**Activity**. Here is a block of records. Copy every one of them exactly.

**Material to process**.
Start of Block

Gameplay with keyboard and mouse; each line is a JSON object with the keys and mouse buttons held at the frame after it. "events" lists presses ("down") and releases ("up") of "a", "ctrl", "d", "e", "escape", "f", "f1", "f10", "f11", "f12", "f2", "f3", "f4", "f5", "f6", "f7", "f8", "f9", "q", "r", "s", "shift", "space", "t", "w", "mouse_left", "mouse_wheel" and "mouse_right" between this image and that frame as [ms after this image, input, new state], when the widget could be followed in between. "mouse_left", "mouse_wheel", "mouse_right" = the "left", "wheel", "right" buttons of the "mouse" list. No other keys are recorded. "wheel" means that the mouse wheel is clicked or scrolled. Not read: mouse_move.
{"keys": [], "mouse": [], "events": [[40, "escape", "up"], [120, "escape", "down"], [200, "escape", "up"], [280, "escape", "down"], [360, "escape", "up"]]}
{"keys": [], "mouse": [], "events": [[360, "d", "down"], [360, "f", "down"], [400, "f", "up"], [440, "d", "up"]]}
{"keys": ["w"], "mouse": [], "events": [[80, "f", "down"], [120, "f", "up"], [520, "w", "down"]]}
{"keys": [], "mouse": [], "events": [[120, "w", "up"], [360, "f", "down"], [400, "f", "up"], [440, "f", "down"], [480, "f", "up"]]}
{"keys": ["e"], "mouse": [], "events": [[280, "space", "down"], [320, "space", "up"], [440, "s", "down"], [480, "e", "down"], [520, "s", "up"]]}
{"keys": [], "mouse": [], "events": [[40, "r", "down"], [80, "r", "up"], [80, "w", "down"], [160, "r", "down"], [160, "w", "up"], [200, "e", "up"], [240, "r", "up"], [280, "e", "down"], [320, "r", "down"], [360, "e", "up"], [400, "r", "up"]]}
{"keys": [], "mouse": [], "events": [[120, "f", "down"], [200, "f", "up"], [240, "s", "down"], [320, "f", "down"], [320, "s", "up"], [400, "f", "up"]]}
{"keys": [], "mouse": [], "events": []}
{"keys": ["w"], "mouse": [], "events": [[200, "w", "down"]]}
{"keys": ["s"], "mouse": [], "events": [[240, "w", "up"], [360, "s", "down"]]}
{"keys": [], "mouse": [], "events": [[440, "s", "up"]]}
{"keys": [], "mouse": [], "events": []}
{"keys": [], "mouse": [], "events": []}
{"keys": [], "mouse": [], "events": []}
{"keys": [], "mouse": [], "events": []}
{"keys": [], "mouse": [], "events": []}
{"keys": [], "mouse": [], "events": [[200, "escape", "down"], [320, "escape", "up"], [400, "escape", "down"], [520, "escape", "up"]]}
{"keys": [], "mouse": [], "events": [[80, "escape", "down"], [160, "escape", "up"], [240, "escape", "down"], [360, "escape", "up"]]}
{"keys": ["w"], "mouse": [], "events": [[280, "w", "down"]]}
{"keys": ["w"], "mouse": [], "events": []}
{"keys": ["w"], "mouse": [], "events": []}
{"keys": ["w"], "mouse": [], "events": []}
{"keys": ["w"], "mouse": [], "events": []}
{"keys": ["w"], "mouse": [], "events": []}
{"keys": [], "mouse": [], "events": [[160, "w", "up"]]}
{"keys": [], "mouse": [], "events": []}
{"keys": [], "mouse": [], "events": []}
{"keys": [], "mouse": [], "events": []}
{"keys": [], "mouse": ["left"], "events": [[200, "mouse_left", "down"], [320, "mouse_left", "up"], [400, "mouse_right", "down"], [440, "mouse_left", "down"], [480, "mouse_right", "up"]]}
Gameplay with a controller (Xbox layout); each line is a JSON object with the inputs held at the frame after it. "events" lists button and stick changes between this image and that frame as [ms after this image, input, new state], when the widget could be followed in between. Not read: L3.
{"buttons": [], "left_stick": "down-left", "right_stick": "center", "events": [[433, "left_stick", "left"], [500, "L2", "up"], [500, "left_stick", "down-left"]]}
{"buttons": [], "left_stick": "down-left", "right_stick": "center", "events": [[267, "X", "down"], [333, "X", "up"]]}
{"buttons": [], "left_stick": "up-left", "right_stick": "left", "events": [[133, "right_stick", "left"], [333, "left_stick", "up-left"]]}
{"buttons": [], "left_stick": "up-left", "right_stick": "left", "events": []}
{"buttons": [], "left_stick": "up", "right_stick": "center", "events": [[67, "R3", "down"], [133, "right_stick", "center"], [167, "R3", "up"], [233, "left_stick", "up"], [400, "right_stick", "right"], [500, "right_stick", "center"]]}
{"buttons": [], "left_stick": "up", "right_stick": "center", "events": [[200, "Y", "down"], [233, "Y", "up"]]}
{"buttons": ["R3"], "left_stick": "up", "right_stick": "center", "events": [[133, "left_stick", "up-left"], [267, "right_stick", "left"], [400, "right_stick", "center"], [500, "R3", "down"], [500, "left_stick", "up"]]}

End of Block

**Result of this task**.
Gameplay with keyboard and mouse; each line is a JSON object with the keys and mouse buttons held at the frame after it. "events" lists presses ("down") and releases ("up") of "a", "ctrl", "d", "e", "escape", "f", "f1", "f10", "f11", "f12", "f2", "f3", "f4", "f5", "f6", "f7", "f8", "f9", "q", "r", "s", "shift", "space", "t", "w", "mouse_left", "mouse_wheel" and "mouse_right" between this image and that frame as [ms after this image, input, new state], when the widget could be followed in between. "mouse_left", "mouse_wheel", "mouse_right" = the "left", "wheel", "right" buttons of the "mouse" list. No other keys are recorded. "wheel" means that the mouse wheel is clicked or scrolled. Not read: mouse_move.
{"keys": [], "mouse": [], "events": [[40, "escape", "up"], [120, "escape", "down"], [200, "escape", "up"], [280, "escape", "down"], [360, "escape", "up"]]}
{"keys": [], "mouse": [], "events": [[360, "d", "down"], [360, "f", "down"], [400, "f", "up"], [440, "d", "up"]]}
{"keys": ["w"], "mouse": [], "events": [[80, "f", "down"], [120, "f", "up"], [520, "w", "down"]]}
{"keys": [], "mouse": [], "events": [[120, "w", "up"], [360, "f", "down"], [400, "f", "up"], [440, "f", "down"], [480, "f", "up"]]}
{"keys": ["e"], "mouse": [], "events": [[280, "space", "down"], [320, "space", "up"], [440, "s", "down"], [480, "e", "down"], [520, "s", "up"]]}
{"keys": [], "mouse": [], "events": [[40, "r", "down"], [80, "r", "up"], [80, "w", "down"], [160, "r", "down"], [160, "w", "up"], [200, "e", "up"], [240, "r", "up"], [280, "e", "down"], [320, "r", "down"], [360, "e", "up"], [400, "r", "up"]]}
{"keys": [], "mouse": [], "events": [[120, "f", "down"], [200, "f", "up"], [240, "s", "down"], [320, "f", "down"], [320, "s", "up"], [400, "f", "up"]]}
{"keys": [], "mouse": [], "events": []}
{"keys": ["w"], "mouse": [], "events": [[200, "w", "down"]]}
{"keys": ["s"], "mouse": [], "events": [[240, "w", "up"], [360, "s", "down"]]}
{"keys": [], "mouse": [], "events": [[440, "s", "up"]]}
{"keys": [], "mouse": [], "events": []}
{"keys": [], "mouse": [], "events": []}
{"keys": [], "mouse": [], "events": []}
{"keys": [], "mouse": [], "events": []}
{"keys": [], "mouse": [], "events": []}
{"keys": [], "mouse": [], "events": [[200, "escape", "down"], [320, "escape", "up"], [400, "escape", "down"], [520, "escape", "up"]]}
{"keys": [], "mouse": [], "events": [[80, "escape", "down"], [160, "escape", "up"], [240, "escape", "down"], [360, "escape", "up"]]}
{"keys": ["w"], "mouse": [], "events": [[280, "w", "down"]]}
{"keys": ["w"], "mouse": [], "events": []}
{"keys": ["w"], "mouse": [], "events": []}
{"keys": ["w"], "mouse": [], "events": []}
{"keys": ["w"], "mouse": [], "events": []}
{"keys": ["w"], "mouse": [], "events": []}
{"keys": [], "mouse": [], "events": [[160, "w", "up"]]}
{"keys": [], "mouse": [], "events": []}
{"keys": [], "mouse": [], "events": []}
{"keys": [], "mouse": [], "events": []}
{"keys": [], "mouse": ["left"], "events": [[200, "mouse_left", "down"], [320, "mouse_left", "up"], [400, "mouse_right", "down"], [440, "mouse_left", "down"], [480, "mouse_right", "up"]]}
Gameplay with a controller (Xbox layout); each line is a JSON object with the inputs held at the frame after it. "events" lists button and stick changes between this image and that frame as [ms after this image, input, new state], when the widget could be followed in between. Not read: L3.
{"buttons": [], "left_stick": "down-left", "right_stick": "center", "events": [[433, "left_stick", "left"], [500, "L2", "up"], [500, "left_stick", "down-left"]]}
{"buttons": [], "left_stick": "down-left", "right_stick": "center", "events": [[267, "X", "down"], [333, "X", "up"]]}
{"buttons": [], "left_stick": "up-left", "right_stick": "left", "events": [[133, "right_stick", "left"], [333, "left_stick", "up-left"]]}
{"buttons": [], "left_stick": "up-left", "right_stick": "left", "events": []}
{"buttons": [], "left_stick": "up", "right_stick": "center", "events": [[67, "R3", "down"], [133, "right_stick", "center"], [167, "R3", "up"], [233, "left_stick", "up"], [400, "right_stick", "right"], [500, "right_stick", "center"]]}
{"buttons": [], "left_stick": "up", "right_stick": "center", "events": [[200, "Y", "down"], [233, "Y", "up"]]}
{"buttons": ["R3"], "left_stick": "up", "right_stick": "center", "events": [[133, "left_stick", "up-left"], [267, "right_stick", "left"], [400, "right_stick", "center"], [500, "R3", "down"], [500, "left_stick", "up"]]}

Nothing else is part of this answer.